For individuals with conditions associated with high rates of bone turnover other than age related osteoporosis (e.g. hyperparathyroidism, Paget disease, renal osteodystrophy) who receive measurement of bone turnover markers, the evidence includes observational studies on the association between markers and disease activity and systemic reviews of those studies. The largest amount of evidence has been published on Paget disease; a systematic review found correlations between several bone turnover markers and disease activity prior to and/or after bisphosphonate treatment. There is a lack of evidence on how the measurement of bone turnover markers can change patient management or improve health outcomes. The evidence is insufficient to determine the effects of the technology on the net health outcomes.

 

Practice Guidelines and Position Statements

National Osteoporosis Foundation

In 2014, the National Osteoporosis Foundation updated their guideline for prevention and treatment of osteoporosis. Regarding biochemical markers of bone turnover, the guideline states:

 

Biochemical markers of bone turnover may:

  • Predict risk of fracture independently of bone density.
  • Predict extent of fracture risk reduction when repeated after 3-6 months of treatment with FDA-approved therapies.
  • Predict magnitude of BMD increases with FDA-approved therapies.
  • Predict rapidity of bone loss.
  • Help determine adequacy of patient compliance and persistence with osteoporosis therapy. Help determine duration of “drug holiday” and when and if medication should be restarted (Data are quite limited to support this use, but studies are underway).

 

The North American Menopause Society

In 2010, the North American Menopause Society issued an updated position statement on the management of osteoporosis in postmenopausal women. The statement included the recommendation, “the routine use of biochemical markers of bone turnover in clinical practice is not generally recommended.”

 

International Osteoporosis Foundation (IOF) and the International Federation of Clinical Chemistry and Laboratory Medicine (IFCC)

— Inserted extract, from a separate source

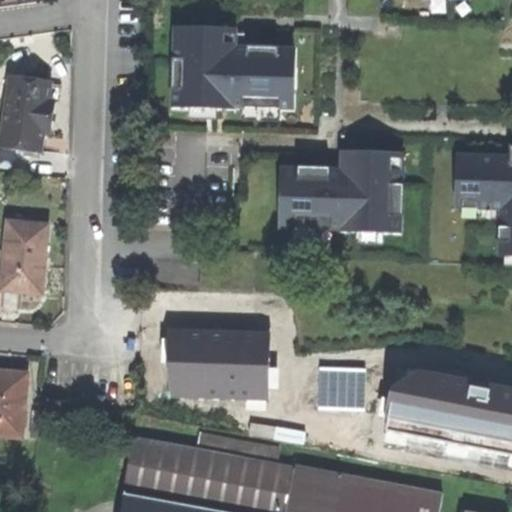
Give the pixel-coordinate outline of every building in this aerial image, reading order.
[(327,0),(304,0),(305,15),(328,15),(327,0)] [(379,0),(348,0),(348,16),(379,17),(379,0)] [(192,32),(174,32),(174,62),(172,109),(190,110),(218,110),(234,111),(234,108),(243,109),(281,109),(293,110),(293,91),(295,91),(295,67),(293,67),(294,50),(246,49),(246,43),(246,33),(219,33),(219,30),(192,30),(192,32)] [(0,140),(0,149),(48,156),(59,87),(33,83),(9,79),(0,140)] [(280,122),(281,109),(243,109),(242,122),(280,122)] [(217,121),(218,110),(190,110),(190,120),(217,121)] [(457,208),(501,210),(500,256),(506,256),(511,256),(511,150),(510,157),(458,156),(457,208)] [(282,209),(281,229),(339,231),(339,233),(401,235),(402,187),(403,157),(386,157),(386,154),(358,153),(357,156),(341,155),(341,171),(323,170),(283,169),(283,186),(281,186),(280,209),(282,209)] [(25,292),(42,294),(48,226),(9,223),(2,290),(25,292)] [(228,265),(227,290),(252,291),(254,253),(229,253),(228,259),(228,265)] [(200,289),(227,290),(228,265),(201,264),(201,273),(201,277),(200,289)] [(268,331),(169,331),(169,338),(161,338),(161,350),(161,365),(169,365),(169,400),(245,400),(245,410),(268,410),(268,390),(278,390),(278,351),(268,351),(268,331)] [(386,414),(381,443),(511,467),(511,385),(483,380),(395,363),(392,379),(387,380),(380,413),(386,414)] [(366,368),(319,366),(317,410),(364,412),(366,368)] [(0,435),(21,438),(26,376),(1,373),(0,372),(0,435)] [(200,435),(197,451),(276,465),(279,450),(200,435)] [(440,511),(444,497),(276,465),(197,451),(136,439),(121,511),(440,511)]
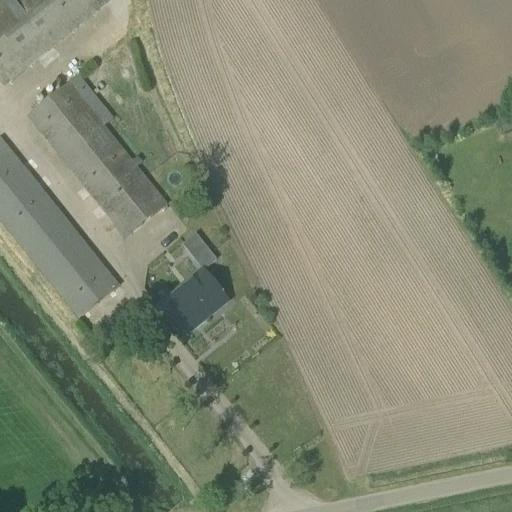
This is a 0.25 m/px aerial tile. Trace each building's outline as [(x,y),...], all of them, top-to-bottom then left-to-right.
[(0,84),(4,89),(111,3),(108,0),(8,0),(0,7),(0,84)] [(125,241),(168,206),(94,114),(102,107),(77,76),(26,119),(125,241)] [(0,225),(77,323),(121,288),(1,139),(0,139),(0,225)] [(201,267),(216,255),(198,234),(184,246),(201,267)] [(207,322),(229,304),(202,270),(155,308),(180,340),(204,319),(207,322)]
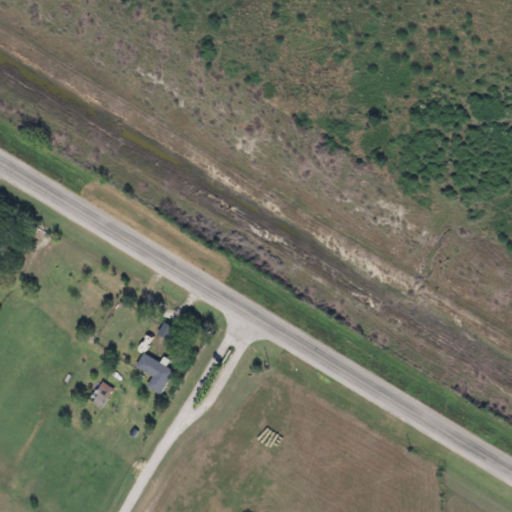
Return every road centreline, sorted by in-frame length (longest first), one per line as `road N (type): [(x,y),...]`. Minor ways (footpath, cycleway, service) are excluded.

In 2011, the International Osteoporosis Foundation (IOF) and the International Federation of Clinical Chemistry and Laboratory Medicine (IFCC) published a position statement by a joint IOF-IFCC Bone Marker Standards Working Group. The aim of the group was to evaluate evidence on using bone turnover markers for fracture risk assessment and monitoring of treatment. The group’s overall conclusion was, “In summary, the available studies relating to bone turnover marker changes to fracture risk reduction with osteoporosis treatments are promising. Further studies are needed that take care of sample handling, ensure that bone turnover markers are measured in all available patients, and use the appropriate statistical methods, including an assessment of whether the final bone turnover marker level is a guide to fracture risk.”

 

International Society for Clinical Densitometry and the International Osteoporosis Foundation (IOF)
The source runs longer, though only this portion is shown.